輝弘は野球部だから、甲子園での大会もあるから大変だよな。輝弘は1年生ながら、投手として予選大会では対戦相手に1失点しながらも最後まで投げきって大活躍だったから、甲子園でもきっと活躍出来るだろう。


「甲子園は俺たちも精一杯応援するから、気負い過ぎずに頑張れよ!」


甲子園には学校全体で応援に行くことになっているから、輝弘の活躍を見れるはずだ。

ただ、周りの期待に応えようと気負いすぎるといつもの力が出せないのも知っているから、輝弘に気負い過ぎないように言った。


「……おう!憧れの場所だったから、張り切るなって言われても無理だろうけど、俺なりに楽しむぜ!……っと、そろそろ部活に行かないと!!じゃあな、猛!あんまり遊べないけど、夏休み以外でも遊ぼうぜ!」


「おう!怪我しないように練習頑張れよ!敦史は用事があって先に帰っちまったし、美玖は金澤達と女子会だって言って3人で遊びにいったから俺も帰るか。」


俺はカバンを持って席を立った。

俺はそのまま家に帰ってもやる事がなかったから、親父のボクシングジムで汗を流すことにした。

自分からボクシングジムに来るなんて、今までは無かった。親父に無理矢理連れて行かれたり、美玖の為に強くなりたいからって言い聞かせながら、通っていた時とは違って今は無性にボクシングをやりたかった。

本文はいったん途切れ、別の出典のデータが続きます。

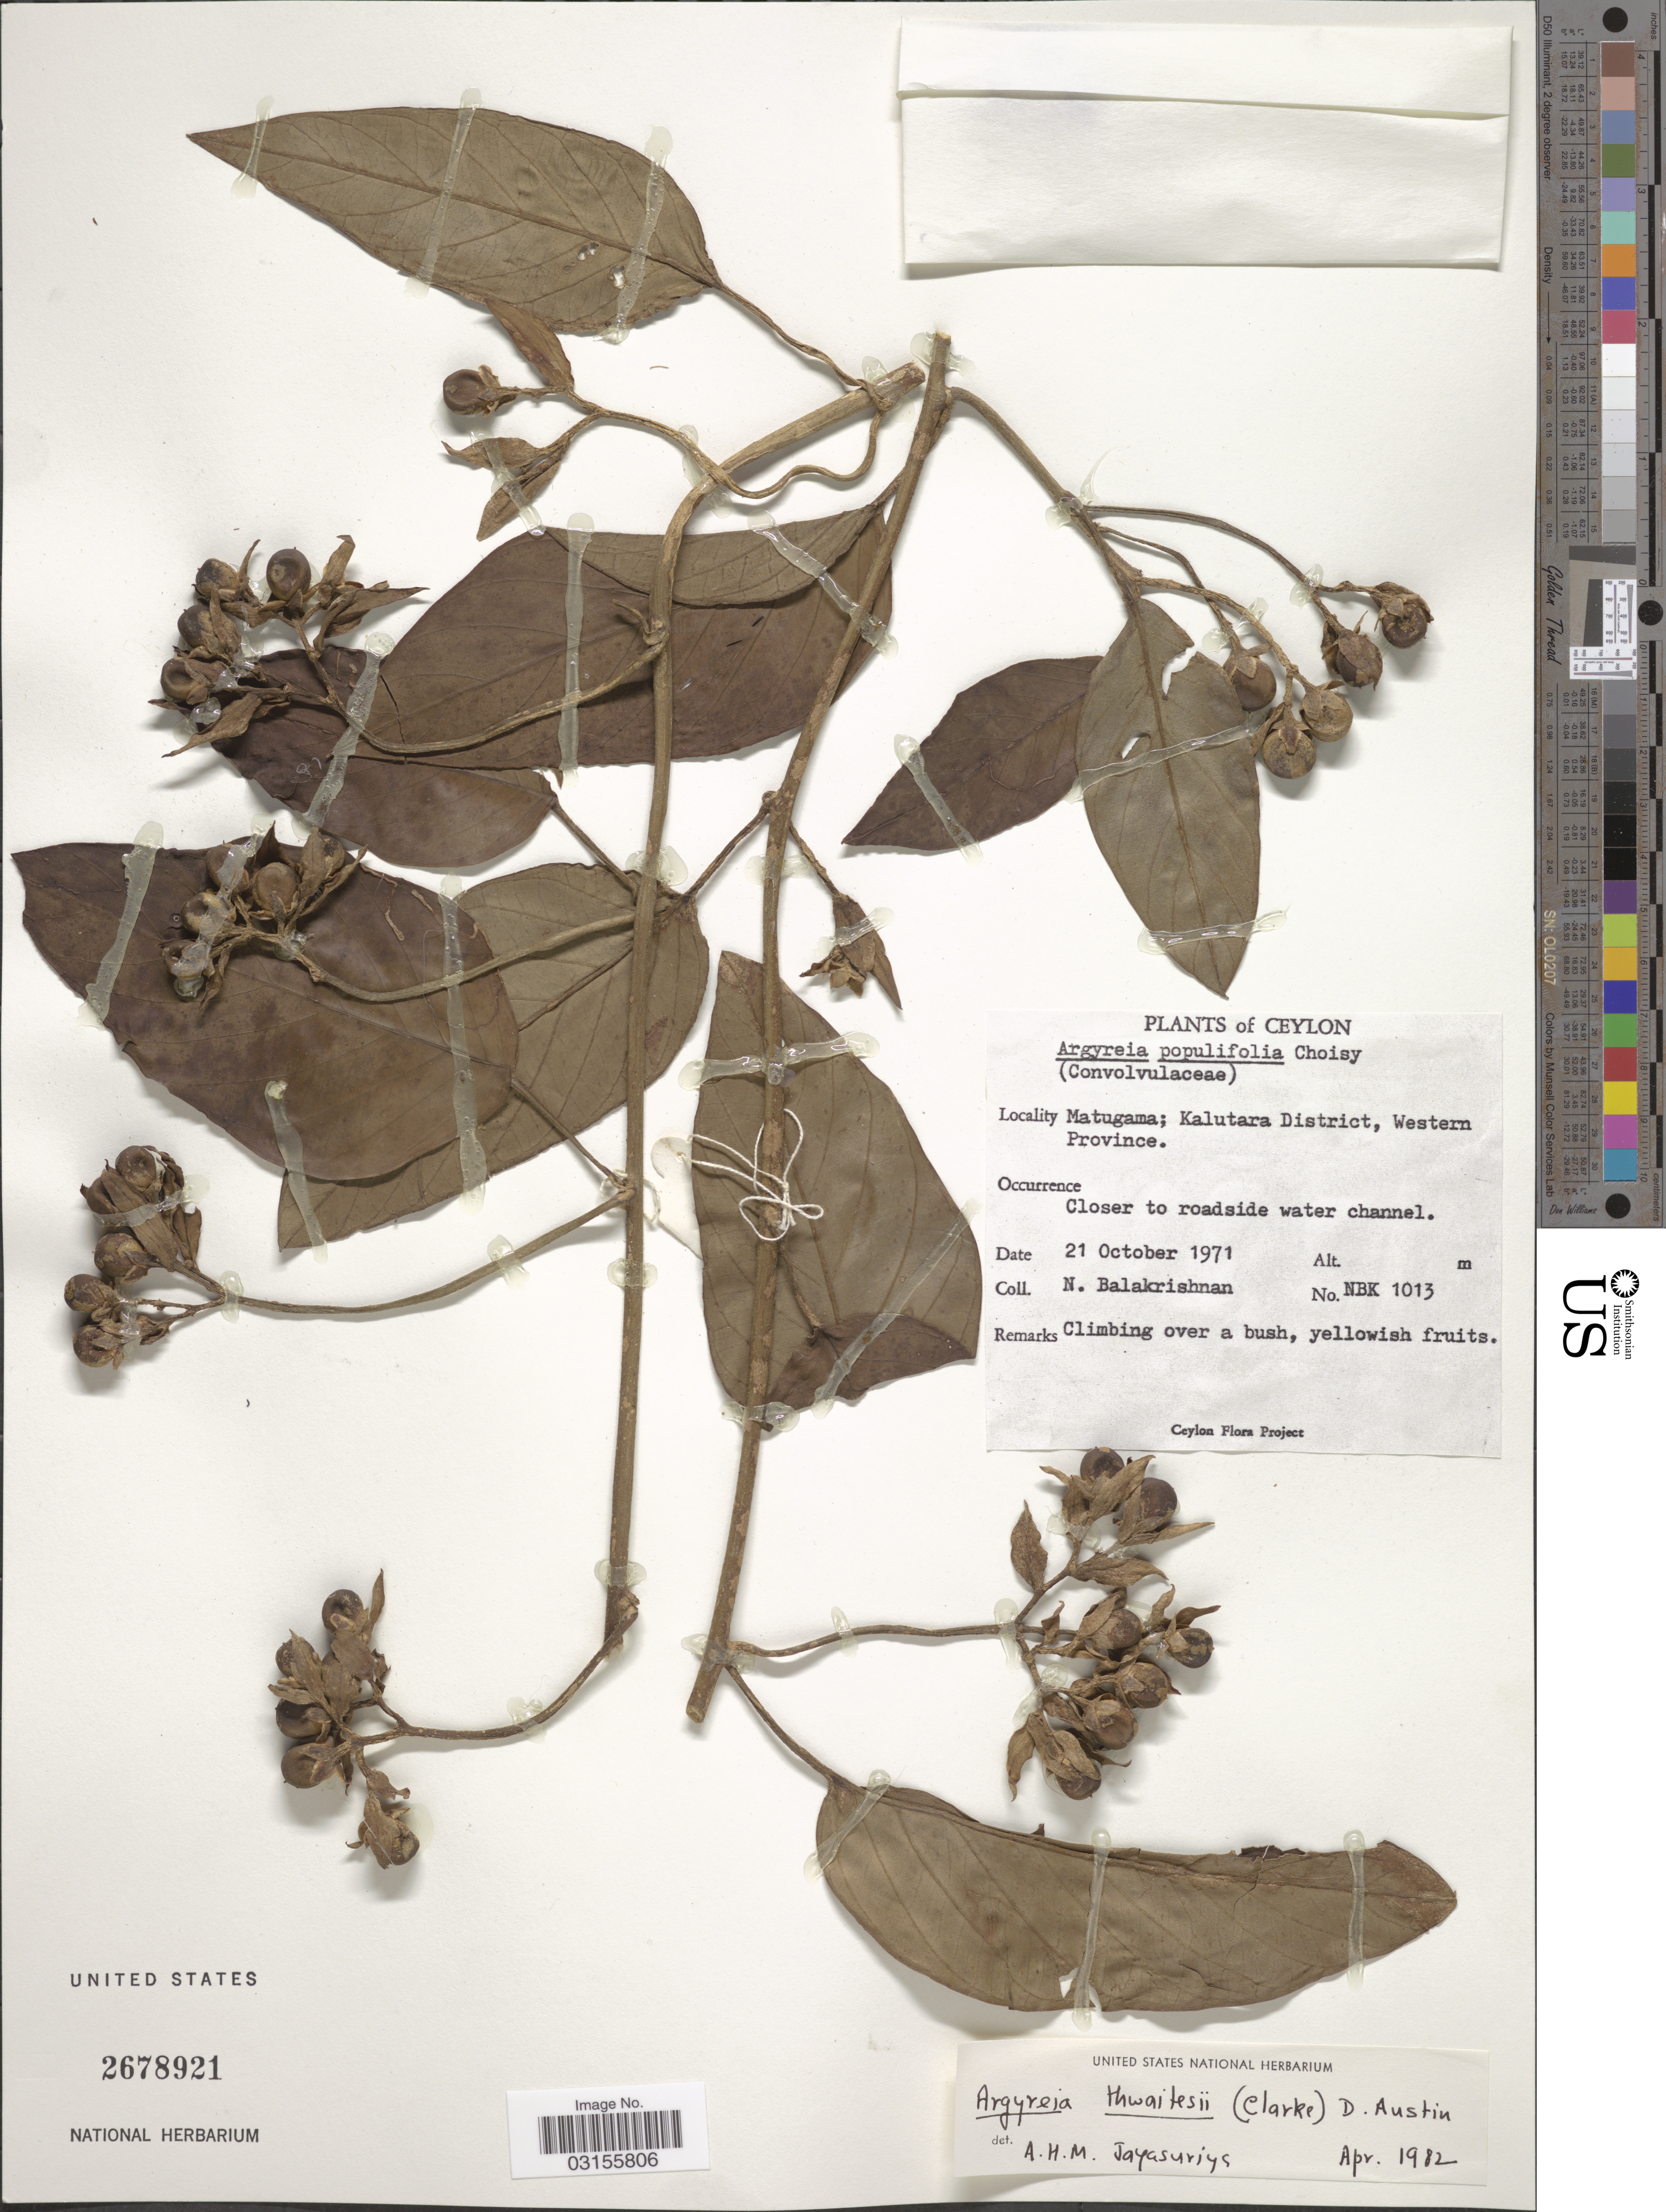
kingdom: Plantae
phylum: Tracheophyta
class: Magnoliopsida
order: Solanales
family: Convolvulaceae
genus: Argyreia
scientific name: Argyreia thwaitesii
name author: D.F. Austin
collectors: N. Balakrishnan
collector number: NBK 1013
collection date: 1971-10-21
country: Sri Lanka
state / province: Western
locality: Ceylon. Matugama; Kalutara District.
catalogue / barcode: US 2678921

目標に向かってひたむきに頑張る輝弘の姿に触発されたんだろう。だからこれは、きっと一過性の気持ちに過ぎないと思う。


「ひたむきに頑張る輝弘が眩しいから、俺も一回くらい本気で頑張ってみるかって思っただけだ。うん、きっとそうだ。」


俺は自分に言い聞かせながらボクシングジムに入った。俺が自分からボクシングで汗を流したいって伝えると、何故か親父は男泣きをして母さんも涙を流していた。


……いやいや、ただ汗を流しにきただけだから、それに親父に負けっぱなしなのも悔しいから、そろそろ勝ちたいって思っただけだからな!


絶対にプロにはならないし、なれねーから!!


……汗を流しにきて、軽くスパーリングをするはずだったのに、親父が本気でかかってきたため、ボコボコにされた。


でも、今回は親父にダメージを与える事ができたから、まぁ、良しとするか……。